CHAPTER XXX.
The fall term of court was now in session, and Milton Derr was put on trial for his life.
The case, deeply tinged with romance and mystery, aroused a lively and unusual interest, both in the town and county, and during the progress of the trial the courtroom was crowded with interested spectators.
While the prisoner had seemed at first both careless and indifferent regarding his fate, now, since his interview with his former sweetheart, he began to feel a strong and urgent desire to prove his innocence, and to do what he could to help clear the mystery of the murder.
The girl had given him a point to unravel.
"Do you remember telling me that a horseman came down the road the night you were near the Squire's gate?" she asked of Derr on her second visit to the jail.
"Yes, it was the fear of meeting this horseman, and perhaps being recognized by him in the lightning's sudden glare, that led me to quit the highway and take to the fields."
"Well, that horseman never passed me, and I feel sure he never passed through the New Pike gate," said Sally, thoughtfully. "I waited in the road some little time, hoping you would turn back, and even after I had gone to bed it was a long time before I fell asleep. I heard no sound of passing. Whoever that rider was, he stopped at, or near Squire Bixler's place, and came no further.
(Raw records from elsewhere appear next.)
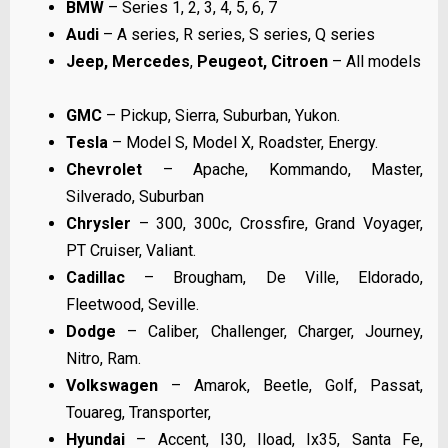
BMW
– Series 1, 2, 3, 4, 5, 6, 7
Audi
– A series, R series, S series, Q series
Jeep,
Mercedes
,
Peugeot, Citroen
– All models
GMC
– Pickup, Sierra, Suburban, Yukon.
Tesla
– Model S, Model X, Roadster, Energy.
Chevrolet
– Apache, Kommando, Master,
Silverado, Suburban
Chrysler
– 300, 300c, Crossfire, Grand Voyager,
PT Cruiser, Valiant.
Cadillac
– Brougham, De Ville, Eldorado,
Fleetwood, Seville.
Dodge
– Caliber, Challenger, Charger, Journey,
Nitro, Ram.
Volkswagen
– Amarok, Beetle, Golf, Passat,
Touareg, Transporter,
Hyundai
– Accent, I30, Iload, Ix35, Santa Fe,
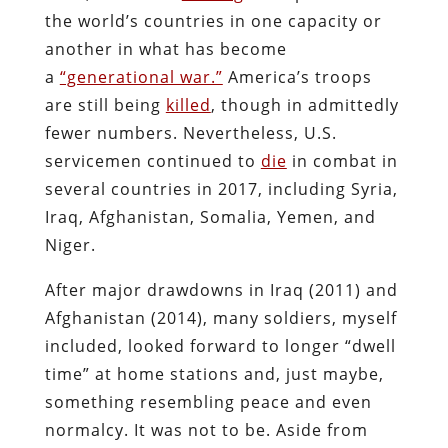
the world’s countries in one capacity or
another in what has become
a
“generational war.”
America’s troops
are still being
killed
, though in admittedly
fewer numbers. Nevertheless, U.S.
servicemen continued to
die
in combat in
several countries in 2017, including Syria,
Iraq, Afghanistan, Somalia, Yemen, and
Niger.
After major drawdowns in Iraq (2011) and
Afghanistan (2014), many soldiers, myself
included, looked forward to longer “dwell
time” at home stations and, just maybe,
something resembling peace and even
normalcy. It was not to be. Aside from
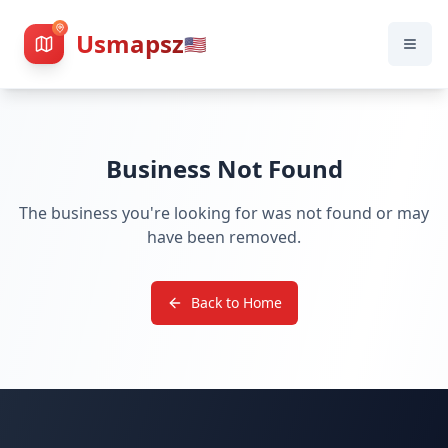
Usmapsz
🇺🇸
Business Not Found
The business you're looking for was not found or may
have been removed.
Back to Home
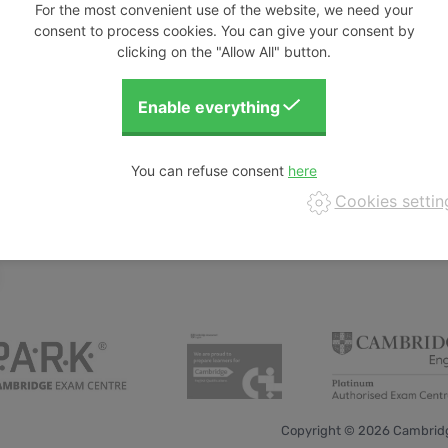
For the most convenient use of the website, we need your
consent to process cookies. You can give your consent by
clicking on the "Allow All" button.
nt and outline some of the principles required to
 some tasks which embed formative assessment
students. During the discussions we will deduce
ivities.
 of Digital Business & Innovation at St. Pölten
orked with both Cornelsen Verlag on the Short
You can refuse consent
thoring team. She is also a CELTA tutor. In her
Cookies settin
vel.
Copyright © 2026 Cambridg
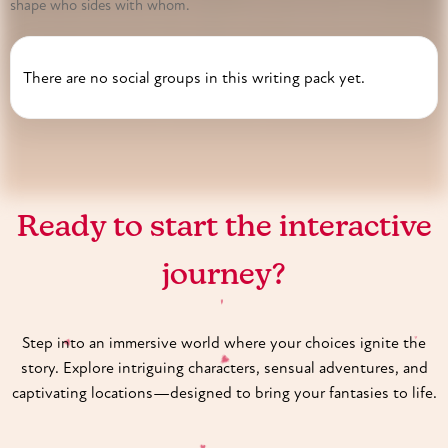
shape who sides with whom.
There are no social groups in this writing pack yet.
♥
Ready to start the interactive
journey?
♥
Step into an immersive world where your choices ignite the
♥
story. Explore intriguing characters, sensual adventures, and
♥
captivating locations—designed to bring your fantasies to life.
♥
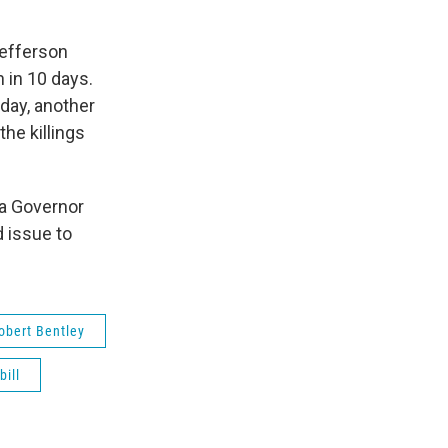
Jefferson
n in 10 days.
day, another
the killings
a Governor
 issue to
obert Bentley
bill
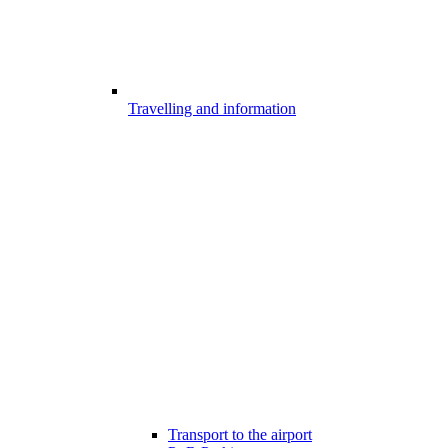
Travelling and information
Transport to the airport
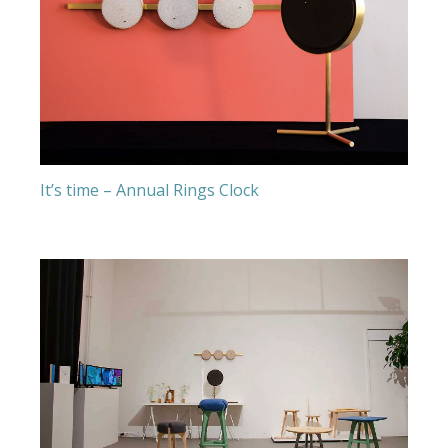
It’s time – Annual Rings Clock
If we could manage to find out who this person was, the mystery of the murder might be solved."
There was little evidence to be introduced on either side during the progress of the trial, and what little there was helped to weigh against the prisoner. His movements at Grigg's Station were those of a man striving to avoid notice, indeed, his whole bearing before and after his arrest was that of a guilty person seeking to make good his escape.
The accused offered no explanation of his presence at the station, where he was on the point of buying a ticket to the West when arrested. To have done so he would have had to disclose his connection with the raiders, the cause of his flight and return, and his presence in the immediate neighborhood of his uncle's farm on that fatal night.